Mali thus gave DataGlobal its low mark, summing up by saying having the server outside the firewall was like leaving your windows and doors open in a poor neighbourhood. The insecure web server might create problems, and access to Notes may be significant, he says. But at least by using an uncommon web server it has few known vulnerabilities, unlike Microsoft IIS. The FTP site write access was “a significant breach”, placing it at risk from “inappropriate use”.
Mali says no system can ever be 100% safe, it is a matter of risk assessment, weighing up the costs of providing extra security against the value of the accessible information, the costs of a "downed web site and so on."
Firms also need to see security as an investment, a business enabler, not expenditure. They should also be more pro-active, he says.
“Having found some holes in less than two hours, the last thing I want to hear from the IT operation is that it will go and fix those holes now and it knows how to do it,” Mali says.
Kaminski was impressed with the test and would have liked a lengthier one.

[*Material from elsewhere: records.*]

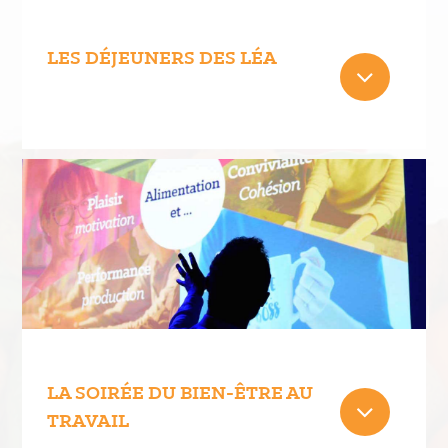
LES DÉJEUNERS DES LÉA
LA SOIRÉE DU BIEN-ÊTRE AU
TRAVAIL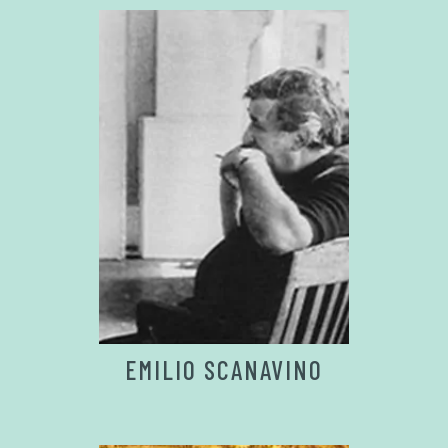
EMILIO SCANAVINO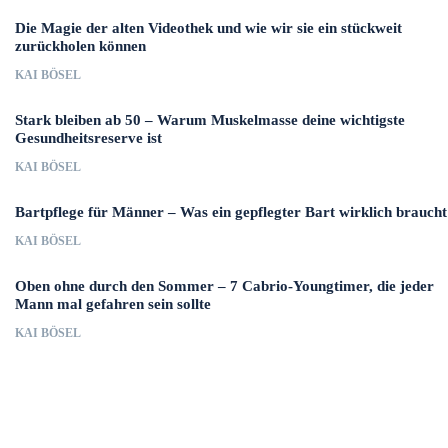
Die Magie der alten Videothek und wie wir sie ein stückweit
zurückholen können
KAI BÖSEL
Stark bleiben ab 50 – Warum Muskelmasse deine wichtigste
Gesundheitsreserve ist
KAI BÖSEL
Bartpflege für Männer – Was ein gepflegter Bart wirklich braucht
KAI BÖSEL
Oben ohne durch den Sommer – 7 Cabrio-Youngtimer, die jeder
Mann mal gefahren sein sollte
KAI BÖSEL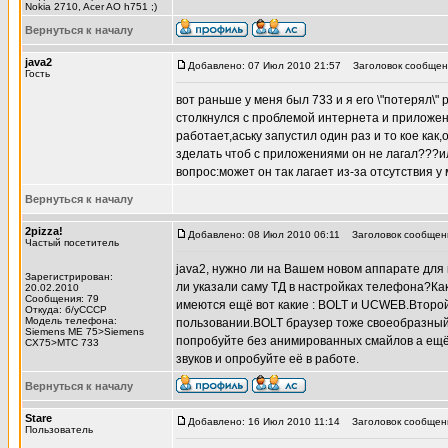
Nokia 2710, Acer AO h751 ;)
Вернуться к началу
java2
Добавлено: 07 Июл 2010 21:57
Заголовок сообщения:
Гость
вот раньше у меня был 733 и я его \"потерял\
столкнулся с проблемой интернета и приложени
работает,аську запустил один раз и то кое как,
зделать чтоб с приложениями он не лагал???и
вопрос:может он так лагает из-за отсутствия 
Вернуться к началу
2pizza!
Добавлено: 08 Июл 2010 06:11
Заголовок сообщения
Частый посетитель
java2, нужно ли на Вашем новом аппарате для
Зарегистрирован:
ли указали саму ТД в настройках телефона?Ка
20.02.2010
Сообщения: 79
имеются ещё вот какие : BOLT и UCWEB.Второй
Откуда: б/уСССР
Модель телефона:
пользовании.BOLT браузер тоже своеобразный(
Siemens ME 75>Siemens
попробуйте без анимированных смайлов а ещё 
CX75>MTC 733
звуков и опробуйте её в работе.
Вернуться к началу
Stare
Добавлено: 16 Июл 2010 11:14
Заголовок сообщен
Пользователь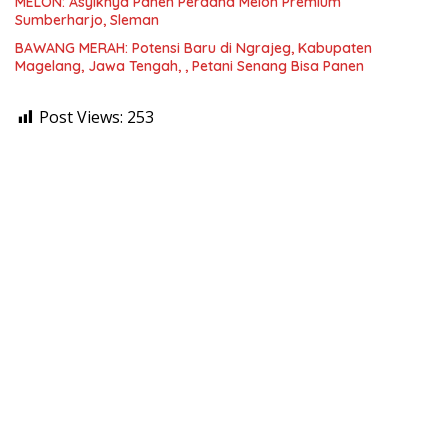
MELON: Asyiknya Panen Perdana Melon Premium
Sumberharjo, Sleman
BAWANG MERAH: Potensi Baru di Ngrajeg, Kabupaten
Magelang, Jawa Tengah, , Petani Senang Bisa Panen
Post Views:
253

The main “surprises” were the FTP breach “which I have now fixed” and gaining the list to the Lotus databases.
He now rates his security as 5/10, saying his firm plans an extra firewall by the server or packet filtering on the router. To make it worthy of 8/10 would cost $100 for parts and $1000 for labour.
“We know the problem. We know how to fix them. We just need to get the time. But Mali got far enough to almost control our machines,” he says.